The reductions in pay aren't necessarily small, either. Los Angeles copywriter Laura Cohn told Marketplace that she's taking a 30% pay cut: "To at least be working a little bit and to have a small amount of income coming in is better than nothing," she says.

Producing the goods we need

Hand sanitizer, masks, scrubs, ventilators -- companies all over the world are scrapping their product lines to help meet the needs of our communities and healthcare workers.

In the cosmetics industry, many companies have begun producing hand sanitizer instead of their signature products during this time.
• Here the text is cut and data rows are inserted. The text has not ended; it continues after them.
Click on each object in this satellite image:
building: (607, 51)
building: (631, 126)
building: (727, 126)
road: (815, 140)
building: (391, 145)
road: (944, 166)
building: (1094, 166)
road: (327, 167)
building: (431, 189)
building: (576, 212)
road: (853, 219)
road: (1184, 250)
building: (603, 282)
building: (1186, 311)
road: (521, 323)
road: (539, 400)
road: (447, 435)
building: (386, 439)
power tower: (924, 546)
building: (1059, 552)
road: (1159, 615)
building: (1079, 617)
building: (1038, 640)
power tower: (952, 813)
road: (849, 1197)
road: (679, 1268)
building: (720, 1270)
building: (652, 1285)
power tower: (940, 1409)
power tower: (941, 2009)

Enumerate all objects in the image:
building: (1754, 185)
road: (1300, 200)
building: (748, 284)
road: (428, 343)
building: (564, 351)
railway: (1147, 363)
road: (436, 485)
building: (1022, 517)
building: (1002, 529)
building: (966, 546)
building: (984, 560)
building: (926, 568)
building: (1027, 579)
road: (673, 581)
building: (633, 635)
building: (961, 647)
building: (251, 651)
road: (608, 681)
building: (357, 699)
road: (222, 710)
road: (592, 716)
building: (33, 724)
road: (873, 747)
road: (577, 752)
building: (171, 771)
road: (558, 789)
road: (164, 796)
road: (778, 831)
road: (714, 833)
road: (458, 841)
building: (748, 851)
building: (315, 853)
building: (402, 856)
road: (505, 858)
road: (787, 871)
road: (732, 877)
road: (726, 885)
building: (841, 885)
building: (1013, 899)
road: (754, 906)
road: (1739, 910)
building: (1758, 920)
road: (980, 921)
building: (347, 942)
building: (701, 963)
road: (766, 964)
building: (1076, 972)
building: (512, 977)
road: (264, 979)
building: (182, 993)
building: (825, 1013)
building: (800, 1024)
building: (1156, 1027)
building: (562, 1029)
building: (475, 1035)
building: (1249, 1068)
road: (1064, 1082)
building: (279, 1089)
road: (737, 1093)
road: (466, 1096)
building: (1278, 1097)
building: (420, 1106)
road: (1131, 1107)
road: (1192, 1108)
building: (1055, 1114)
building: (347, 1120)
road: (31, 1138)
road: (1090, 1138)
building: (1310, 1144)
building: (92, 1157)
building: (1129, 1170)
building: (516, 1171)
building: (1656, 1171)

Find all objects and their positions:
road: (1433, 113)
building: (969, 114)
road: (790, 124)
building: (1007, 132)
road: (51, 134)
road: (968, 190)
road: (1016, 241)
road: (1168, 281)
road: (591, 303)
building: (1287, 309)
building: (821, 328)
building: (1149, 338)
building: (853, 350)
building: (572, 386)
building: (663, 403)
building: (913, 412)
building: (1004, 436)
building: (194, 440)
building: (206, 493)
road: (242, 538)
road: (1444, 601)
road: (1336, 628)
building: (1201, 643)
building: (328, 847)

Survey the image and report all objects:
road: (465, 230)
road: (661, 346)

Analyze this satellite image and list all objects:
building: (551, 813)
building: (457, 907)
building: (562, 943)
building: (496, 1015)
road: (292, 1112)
The trend started with LVMH deciding to produce hydroalcoholic gel in the plants where it would normally produce Dior and Givenchy perfumes, then Coty Inc., L'Oréal, and Estee Lauder cottoned on. Said the company when it decided to make the leap: "The Estee Lauder Companies is proud to contribute to the broader COVID-19 relief efforts by reopening our Melville manufacturing facility this week to produce hand sanitizer for high-need groups and populations, including front-line medical staff." The factory is located in Long Island, New York.

Alcohol brands such as Pernod Ricard (of Absolut vodka and Jameson Irish Whiskey) and Anheuser-Busch, as well as local and regional brewers, winemakers, and distillers, are also now producing sanitizer. 

Mass-market clothier H&M is working hard to supply more surgical garments, and Crocs is donating a free pair of their shoes to all healthcare workers. Designers Brandon Maxwell and Christian Siriano are using their staff to produce face masks and gowns, and Prada is making 80,000 hospital gowns and 110,000 masks for healthcare professionals. General Motors is also working to produce 50,000 face masks per day.

As for ventilators and other protective equipment, Ford Motor Company, General Electric, and 3M have partnered to produce just that. Dyson has also promised to produce 10,000 ventilators and donate another 5,000, and General Motors, again, has joined forces with a company called Ventec Life Systems to build ventilators in its car factories.